### Exercise requirements
Could you extend the Holy Saturday meditation that follows, starting right after its last sentence?

### Page extract
☆ ☆ ☆ ☆ ☆
"Love follows knowledge."
"Beauty above all beauty!"
– St. Catherine of Siena

Showing posts with label Triduum. Show all posts
Showing posts with label Triduum. Show all posts

Friday, April 3, 2026

Triduum Meditation: The Silence of Holy Saturday

Two years ago I initiated a meditation for the holy three days before Easter Sunday referred to as the Pascal Tridium.  Each year I would highlight one of the three days.  I started with Holy Thursday, and last year was Good Friday.  This year I will offer a meditation on Holy Saturday.

There is no Mass celebrated on Holy Saturday, nor as in Good Friday an opportunity for a recital of the Passion and Adoration of the Wood of the Cross.  There are no readings nor homilies.

Perhaps the best place to start for Holy Saturday is at the thirteenth and fourteenth stations of the Stations of the Cross: Jesus taken down from the cross and placed in a tomb. 

 

 


 

 


 

This comes from the last paragraph of the nineteenth chapter of John’s Gospel.

 

 

After this, Joseph of Arimathea,

secretly a disciple of Jesus for fear of the Jews,

asked Pilate if he could remove the body of Jesus.

And Pilate permitted it.

So he came and took his body.

Nicodemus, the one who had first come to him at night,

also came bringing a mixture of myrrh and aloes

weighing about one hundred pounds.

They took the body of Jesus

and bound it with burial cloths along with the spices,

according to the Jewish burial custom.

Now in the place where he had been crucified there was a garden, and in the garden a new tomb, in which no one had yet been buried.  So they laid Jesus there because of the Jewish preparation day; for the tomb was close by.

~Jn 19:38-42

 

We adore you, O Christ, and we praise you, because by your Holy Cross you have redeemed the world.

 

The distinguishing feature of Holy Saturday is silence and waiting.  There is no liturgy, no celebration, no homilies, no Eucharist.  Jesus’s body is motionless, indeed, lifeless in tomb while His soul travels down to the abode of the dead to raise up all the righteous dead. 

 

Dominican Fr. Jonah Teller O.P. reflects on the wait.



Fr. Teller:

God sleeps the sleep of death but only for a time.  Hope in him, hope in Christ. So what do we do on this day, this strange day when the stone is still rolled in front of the tomb and we can't see Jesus? What do we do?  I think we just wait.  We just wait there close to Jesus. He's still there. And we hope. And hope is for what you can't see.  But the one who has promised is trustworthy and he will do it. And so whatever it is that we're waiting for, whatever it is we're hoping for, whatever it is we're suffering, any stone rolled in front of any tomb in our lives, any death that we fear, any suffering we experience, we can know confidently that Jesus Christ has already stepped into the middle of it, taken it upon himself, and conquered it. And we can hope that he will share the victory over it with us.  All we have to do is wait.
☆ ☆ ☆ ☆ ☆
### Data excerpts
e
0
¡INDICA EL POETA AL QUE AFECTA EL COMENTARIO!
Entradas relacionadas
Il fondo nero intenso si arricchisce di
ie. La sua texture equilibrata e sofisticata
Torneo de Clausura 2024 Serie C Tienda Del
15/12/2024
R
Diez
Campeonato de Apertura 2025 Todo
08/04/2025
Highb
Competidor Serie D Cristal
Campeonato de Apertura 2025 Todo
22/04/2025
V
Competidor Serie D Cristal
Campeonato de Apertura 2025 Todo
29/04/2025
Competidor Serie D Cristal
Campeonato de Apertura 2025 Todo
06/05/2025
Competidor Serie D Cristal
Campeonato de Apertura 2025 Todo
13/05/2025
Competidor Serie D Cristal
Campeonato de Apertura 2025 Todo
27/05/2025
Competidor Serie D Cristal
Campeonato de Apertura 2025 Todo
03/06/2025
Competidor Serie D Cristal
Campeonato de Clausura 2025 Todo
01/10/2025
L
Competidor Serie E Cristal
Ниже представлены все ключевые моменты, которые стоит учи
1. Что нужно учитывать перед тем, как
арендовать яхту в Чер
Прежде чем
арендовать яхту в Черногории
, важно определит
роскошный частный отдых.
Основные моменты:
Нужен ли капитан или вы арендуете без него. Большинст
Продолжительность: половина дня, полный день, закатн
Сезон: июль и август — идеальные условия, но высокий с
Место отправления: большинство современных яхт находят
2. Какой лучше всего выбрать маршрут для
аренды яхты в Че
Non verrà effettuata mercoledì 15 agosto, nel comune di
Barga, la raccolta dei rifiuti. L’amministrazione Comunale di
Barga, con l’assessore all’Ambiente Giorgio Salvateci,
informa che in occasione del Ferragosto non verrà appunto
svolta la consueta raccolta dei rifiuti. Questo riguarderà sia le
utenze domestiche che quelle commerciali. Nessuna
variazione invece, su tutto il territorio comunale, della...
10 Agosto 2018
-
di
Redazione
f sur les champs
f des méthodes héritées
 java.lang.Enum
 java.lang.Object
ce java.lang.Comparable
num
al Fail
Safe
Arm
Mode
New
☆ ☆ ☆ ☆ ☆
### Written response
Fra Angelico's The Harrowing of Hell

The Office of Readings of the Liturgy of the Hours has a reading attributed to an ancient unknown writer but sometimes, though questionably, attributed to St. Melito of Sardis.  It is sometimes referred to as “An Ancient Homily on Holy Saturday.”  Whoever wrote it, it was probably written during the second century.

Something strange is happening—there is a great silence on earth today, a great silence and stillness. The whole earth keeps silence because the King is asleep. The earth trembled and is still because God has fallen asleep in the flesh and he has raised up all who have slept ever since the world began. God has died in the flesh and hell trembles with fear.

He has gone to search for our first parent, as for a lost sheep. Greatly desiring to visit those who live in darkness and in the shadow of death, he has gone to free from sorrow the captives Adam and Eve, he who is both God and the son of Eve. The Lord approached them bearing the cross, the weapon that had won him the victory. At the sight of him Adam, the first man he had created, struck his breast in terror and cried out to everyone: “My Lord be with you all.” Christ answered him: “And with your spirit.” He took him by the hand and raised him up, saying: “Awake, O sleeper, and rise from the dead, and Christ will give you light.”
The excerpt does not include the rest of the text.